È noto che la Francia non ha mai nascosto la sua irritazione per la decisione della giunta militare di Bamako di utilizzare i mercenari della compagnia russa Wagner per sostenere la lotta contro i jihadisti, ufficialmente con operazioni di addestramento delle Forze armate maliane. Il Mali, tuttavia, ha sempre smentito la presenza della Compagnia Wagner, mentre osservatori indipendenti lo hanno certificato.
Che vi sia una guerra aperta tra Parigi e Mosca nel Mali lo dimostra anche il voto al Consiglio di Sicurezza su una risoluzione per l’apertura di un’inchiesta indipendente proprio su questo massacro. Russia e Cina hanno espresso voto contrario, sostenendo di non “aver visto la necessità” della richiesta, ritenuta “prematura”. Il testo, proposto dalla Francia, prevedeva “indagini approfondite per accertare i fatti, individuare i responsabili di tali violazioni e abusi e consegnarli alla giustizia”.
Il voto al Consiglio di Sicurezza spiega meglio le parole della Zakharova. Ma non solo, evidenzia che anche in Africa, in particolare nel Sahel, si sta creando un asse Cina-Russia, per molti versi inedito, che contrasta quello occidentale. La Russia ha poco da offrire sul piano commerciale, ma molto su quello militare.
La Cina, invece, fa valere la sua potenza economica. Pechino e Mosca possono stringere un’alleanza anche in Africa, proprio perché non invadono il campo altrui, anzi si completano.

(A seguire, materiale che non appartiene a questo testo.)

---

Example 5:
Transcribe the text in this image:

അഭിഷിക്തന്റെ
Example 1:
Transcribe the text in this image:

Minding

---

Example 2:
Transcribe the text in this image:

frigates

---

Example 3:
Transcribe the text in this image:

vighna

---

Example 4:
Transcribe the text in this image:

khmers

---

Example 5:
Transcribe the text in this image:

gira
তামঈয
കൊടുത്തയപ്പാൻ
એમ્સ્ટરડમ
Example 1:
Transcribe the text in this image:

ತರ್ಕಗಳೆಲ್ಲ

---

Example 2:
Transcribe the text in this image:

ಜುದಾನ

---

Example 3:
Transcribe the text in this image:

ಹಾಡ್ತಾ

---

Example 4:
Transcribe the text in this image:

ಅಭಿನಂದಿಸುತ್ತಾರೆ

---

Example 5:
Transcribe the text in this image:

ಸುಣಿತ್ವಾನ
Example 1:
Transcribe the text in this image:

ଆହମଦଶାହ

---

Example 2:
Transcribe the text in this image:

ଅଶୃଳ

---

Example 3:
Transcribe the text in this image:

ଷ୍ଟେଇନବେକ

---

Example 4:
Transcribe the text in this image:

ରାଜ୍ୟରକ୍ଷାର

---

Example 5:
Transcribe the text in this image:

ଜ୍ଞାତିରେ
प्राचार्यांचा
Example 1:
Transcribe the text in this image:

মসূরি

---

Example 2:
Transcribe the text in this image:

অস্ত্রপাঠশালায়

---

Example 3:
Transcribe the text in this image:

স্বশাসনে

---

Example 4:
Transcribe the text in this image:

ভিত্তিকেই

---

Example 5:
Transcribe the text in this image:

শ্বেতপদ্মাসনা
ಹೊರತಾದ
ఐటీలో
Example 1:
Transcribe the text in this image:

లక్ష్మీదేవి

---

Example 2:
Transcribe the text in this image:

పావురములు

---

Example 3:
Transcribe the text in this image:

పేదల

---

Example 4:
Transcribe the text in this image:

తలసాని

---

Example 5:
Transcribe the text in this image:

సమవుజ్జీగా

Le forniture militari arrivate dalla Russia a Bamako lo scorso 30 marzo e comprendenti alcuni elicotteri, sistemi radar e di combattimento, sono il frutto di accordi presi dall’ex presidente Ibrahim Boubakar Keita, rimosso dal potere dalla giunta militare attualmente alla guida del Paese. Lo ha rivelato la rivista Africa intelligence, che specifica che gli elicotteri sono due mezzi d’attacco Mil M-35P mentre i sistemi radar mobili sono modello 59n6-Te, progettati dal centro ricerca militare di Nizhny (Nnirt).

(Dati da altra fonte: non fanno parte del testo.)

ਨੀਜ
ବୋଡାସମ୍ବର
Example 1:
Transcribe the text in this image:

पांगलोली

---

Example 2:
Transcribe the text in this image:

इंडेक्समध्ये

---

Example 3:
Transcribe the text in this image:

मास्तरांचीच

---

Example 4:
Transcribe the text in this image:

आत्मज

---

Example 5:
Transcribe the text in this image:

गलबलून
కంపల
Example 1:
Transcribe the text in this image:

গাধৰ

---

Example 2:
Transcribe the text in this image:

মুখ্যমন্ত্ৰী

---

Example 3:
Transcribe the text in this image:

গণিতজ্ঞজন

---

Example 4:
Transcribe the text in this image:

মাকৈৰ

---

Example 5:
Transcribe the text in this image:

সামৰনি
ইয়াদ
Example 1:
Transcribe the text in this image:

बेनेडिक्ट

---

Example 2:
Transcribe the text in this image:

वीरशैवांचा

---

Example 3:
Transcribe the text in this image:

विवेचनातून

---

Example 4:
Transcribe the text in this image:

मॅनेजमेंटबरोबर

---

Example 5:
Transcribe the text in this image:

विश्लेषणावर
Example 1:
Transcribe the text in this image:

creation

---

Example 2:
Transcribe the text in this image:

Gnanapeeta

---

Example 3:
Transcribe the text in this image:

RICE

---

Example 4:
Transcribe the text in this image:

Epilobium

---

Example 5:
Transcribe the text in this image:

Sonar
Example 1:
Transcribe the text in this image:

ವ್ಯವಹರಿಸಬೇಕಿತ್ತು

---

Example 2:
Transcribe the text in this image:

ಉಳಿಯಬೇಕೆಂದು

L’accordo, di cui ha beneficiato la giunta militare, era stato firmato dal presidente Keita nel 2019. La giunta militare, nell’annunciare la consegna delle forniture militari dalla Russia, ha lodato il rapporto di amicizia sempre più stretto tra Bamako e Mosca, grazie al quale era stato possibile chiudere l’accordo.

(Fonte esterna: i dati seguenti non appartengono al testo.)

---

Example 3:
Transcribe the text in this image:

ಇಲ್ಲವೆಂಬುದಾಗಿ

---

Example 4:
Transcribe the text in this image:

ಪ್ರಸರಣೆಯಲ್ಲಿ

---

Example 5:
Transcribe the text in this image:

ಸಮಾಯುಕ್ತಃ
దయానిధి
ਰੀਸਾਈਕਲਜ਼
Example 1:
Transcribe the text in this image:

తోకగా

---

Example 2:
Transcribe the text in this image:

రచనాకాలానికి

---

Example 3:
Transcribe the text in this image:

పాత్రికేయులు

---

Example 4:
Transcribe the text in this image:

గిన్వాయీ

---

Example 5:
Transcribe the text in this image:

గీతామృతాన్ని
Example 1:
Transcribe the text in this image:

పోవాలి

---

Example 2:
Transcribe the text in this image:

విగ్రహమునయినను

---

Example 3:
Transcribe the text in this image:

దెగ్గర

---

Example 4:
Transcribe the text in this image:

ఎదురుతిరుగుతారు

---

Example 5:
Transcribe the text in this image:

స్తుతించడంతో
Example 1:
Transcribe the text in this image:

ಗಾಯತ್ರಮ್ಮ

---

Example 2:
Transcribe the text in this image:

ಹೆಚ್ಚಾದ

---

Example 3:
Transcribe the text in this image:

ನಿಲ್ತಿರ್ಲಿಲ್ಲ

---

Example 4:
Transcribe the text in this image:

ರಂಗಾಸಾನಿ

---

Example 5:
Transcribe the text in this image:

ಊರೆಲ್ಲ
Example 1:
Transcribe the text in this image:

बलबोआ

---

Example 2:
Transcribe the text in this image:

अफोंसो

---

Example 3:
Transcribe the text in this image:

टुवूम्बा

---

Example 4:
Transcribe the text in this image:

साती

Insomma, non ha esitato ad attribuirsi il merito della fornitura di armamenti e mezzi militari, ma questa informazione si è rivelata falsa in quanto l’accordo era precedente al colpo di Stato del 2020 che ha portato Assimi Goita al potere.
Secondo Africa intelligence l’accordo con la Russia per tali forniture era estremamente più conveniente, per il governo di Bamako, rispetto alle offerte ricevute da Airbus.
Se ci fosse ancora qualche dubbio in merito, il Mali ha deciso di mettersi nelle mani della Russia per risolvere i problemi di sicurezza interna. Abbandona la Francia e abbraccia Mosca, con buona pace dell’Occidente.